== EXERCISE AIM ==
Look through the listing below and count the lines holding "elbow". Reply with the number alone.
==== MATERIAL SHOWN ====
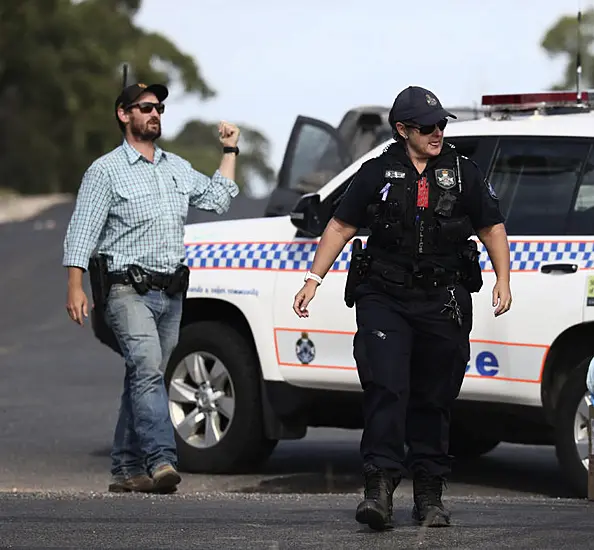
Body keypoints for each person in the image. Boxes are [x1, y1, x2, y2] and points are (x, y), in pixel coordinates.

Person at [292, 86, 512, 530]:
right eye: (427, 127)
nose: (437, 133)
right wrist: (313, 279)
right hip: (384, 296)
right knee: (386, 389)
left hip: (442, 298)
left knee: (434, 397)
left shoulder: (462, 171)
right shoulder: (376, 172)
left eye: (441, 125)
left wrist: (504, 279)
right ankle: (379, 490)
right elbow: (340, 224)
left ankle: (429, 496)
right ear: (402, 130)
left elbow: (492, 227)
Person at [63, 81, 242, 494]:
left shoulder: (176, 167)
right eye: (145, 107)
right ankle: (161, 459)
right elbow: (81, 232)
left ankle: (125, 469)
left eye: (159, 107)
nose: (155, 113)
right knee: (146, 368)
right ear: (124, 115)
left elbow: (217, 198)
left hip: (171, 293)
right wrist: (75, 285)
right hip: (126, 290)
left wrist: (229, 150)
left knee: (146, 374)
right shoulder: (105, 171)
====
== SOLUTION ==
4